Repayment will start from next month of the date of  disbursement.

Security

Primary: - Assignment of Future cash flow/receivables including lease rentals, service charges. Agency Commission, Minimum Guaranteed Amount etc.

Collateral: - Equitable Mortgage/ Pari passu charge of relative immovable property having market value not less than 125 % of the proposed loanIf the equitable mortgage of relative immovable property is not possible, for any valid reason whatsoever, the mortgage of any other property as security with market value not less than 150% of the proposed loan be insisted.
Or
100% value of NSC/Bank's own deposit etc.
Or
125% cover partly by immovable relative property and partly by security such as NSCs, Bank's own deposit etc.

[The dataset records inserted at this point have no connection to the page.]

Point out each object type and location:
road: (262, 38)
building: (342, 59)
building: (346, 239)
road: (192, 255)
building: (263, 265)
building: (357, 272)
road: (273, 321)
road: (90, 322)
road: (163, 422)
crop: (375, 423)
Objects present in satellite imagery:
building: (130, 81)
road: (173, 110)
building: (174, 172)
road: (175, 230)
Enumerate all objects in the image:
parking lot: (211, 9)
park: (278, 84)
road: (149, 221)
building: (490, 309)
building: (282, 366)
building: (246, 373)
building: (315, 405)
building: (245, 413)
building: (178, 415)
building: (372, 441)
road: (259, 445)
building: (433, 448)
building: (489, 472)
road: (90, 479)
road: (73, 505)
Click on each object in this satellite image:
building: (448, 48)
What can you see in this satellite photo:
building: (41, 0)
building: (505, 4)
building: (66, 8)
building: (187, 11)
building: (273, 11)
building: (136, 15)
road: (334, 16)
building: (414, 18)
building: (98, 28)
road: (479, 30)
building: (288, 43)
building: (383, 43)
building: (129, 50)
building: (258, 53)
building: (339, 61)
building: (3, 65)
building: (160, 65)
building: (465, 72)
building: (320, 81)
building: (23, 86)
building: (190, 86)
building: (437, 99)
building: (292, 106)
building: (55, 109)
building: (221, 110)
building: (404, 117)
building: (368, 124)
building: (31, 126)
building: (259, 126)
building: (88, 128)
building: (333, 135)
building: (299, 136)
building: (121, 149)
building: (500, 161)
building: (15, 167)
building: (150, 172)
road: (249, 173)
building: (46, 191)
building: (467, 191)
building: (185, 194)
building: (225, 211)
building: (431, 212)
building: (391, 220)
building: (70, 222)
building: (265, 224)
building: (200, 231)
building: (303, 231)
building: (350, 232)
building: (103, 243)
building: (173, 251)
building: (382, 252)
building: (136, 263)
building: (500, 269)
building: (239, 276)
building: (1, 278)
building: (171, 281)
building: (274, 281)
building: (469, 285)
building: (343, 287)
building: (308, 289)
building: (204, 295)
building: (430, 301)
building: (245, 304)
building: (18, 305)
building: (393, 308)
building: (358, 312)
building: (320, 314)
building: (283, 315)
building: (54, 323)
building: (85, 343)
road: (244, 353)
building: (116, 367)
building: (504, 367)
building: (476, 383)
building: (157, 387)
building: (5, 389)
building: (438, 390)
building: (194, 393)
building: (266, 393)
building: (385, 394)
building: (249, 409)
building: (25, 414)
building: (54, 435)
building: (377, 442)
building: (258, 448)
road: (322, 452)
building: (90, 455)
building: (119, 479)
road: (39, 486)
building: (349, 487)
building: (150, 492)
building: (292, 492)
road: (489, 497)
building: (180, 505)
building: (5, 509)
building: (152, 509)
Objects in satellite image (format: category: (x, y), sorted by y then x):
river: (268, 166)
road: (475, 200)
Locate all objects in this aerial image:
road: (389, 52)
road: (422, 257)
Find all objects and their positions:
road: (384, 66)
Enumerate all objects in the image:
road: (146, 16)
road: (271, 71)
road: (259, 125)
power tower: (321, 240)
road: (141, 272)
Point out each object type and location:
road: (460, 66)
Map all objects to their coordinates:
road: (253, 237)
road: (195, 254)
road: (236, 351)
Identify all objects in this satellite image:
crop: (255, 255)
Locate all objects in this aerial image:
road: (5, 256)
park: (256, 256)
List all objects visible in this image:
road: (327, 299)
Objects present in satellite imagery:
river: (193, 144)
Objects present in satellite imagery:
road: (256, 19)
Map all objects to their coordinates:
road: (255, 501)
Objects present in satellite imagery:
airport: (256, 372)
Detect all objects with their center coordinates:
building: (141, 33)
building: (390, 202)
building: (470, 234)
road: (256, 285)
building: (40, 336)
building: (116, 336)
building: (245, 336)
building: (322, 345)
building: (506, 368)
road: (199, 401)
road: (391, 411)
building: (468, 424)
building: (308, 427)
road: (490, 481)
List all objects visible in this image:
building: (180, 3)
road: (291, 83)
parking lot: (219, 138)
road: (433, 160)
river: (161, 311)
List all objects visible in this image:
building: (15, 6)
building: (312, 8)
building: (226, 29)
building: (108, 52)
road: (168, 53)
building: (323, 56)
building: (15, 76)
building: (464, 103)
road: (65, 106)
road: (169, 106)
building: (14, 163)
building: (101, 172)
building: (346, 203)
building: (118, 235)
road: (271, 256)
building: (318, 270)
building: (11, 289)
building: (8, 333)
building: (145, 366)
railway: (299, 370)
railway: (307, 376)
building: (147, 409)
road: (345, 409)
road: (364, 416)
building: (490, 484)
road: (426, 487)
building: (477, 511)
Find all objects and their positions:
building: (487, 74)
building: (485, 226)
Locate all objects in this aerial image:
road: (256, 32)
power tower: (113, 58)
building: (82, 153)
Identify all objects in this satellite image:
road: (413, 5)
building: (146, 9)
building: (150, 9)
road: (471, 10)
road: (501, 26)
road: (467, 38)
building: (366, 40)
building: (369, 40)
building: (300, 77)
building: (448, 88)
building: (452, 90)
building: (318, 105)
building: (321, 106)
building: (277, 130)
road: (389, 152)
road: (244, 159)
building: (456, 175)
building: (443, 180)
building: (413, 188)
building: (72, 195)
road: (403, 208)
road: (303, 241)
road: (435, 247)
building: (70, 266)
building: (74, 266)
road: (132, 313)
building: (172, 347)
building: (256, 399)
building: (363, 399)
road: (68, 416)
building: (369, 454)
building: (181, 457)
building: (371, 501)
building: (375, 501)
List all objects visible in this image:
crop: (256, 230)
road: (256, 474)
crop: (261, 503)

Open Land as a collateral security under this scheme will be accepted only for the following purpose on the condition that Land is not an agriculture land/ acquired on the basis of partition deed), Further, Land is identifiable, situated in residential/ commercial area and easily marketable only when

  1. Land is rented for factories, where temporary structure is created or
  2. In certain case, where it is not possible to mortgage relative property, for any valid reason whatsoever, another property in shape of land may also be accepted as security.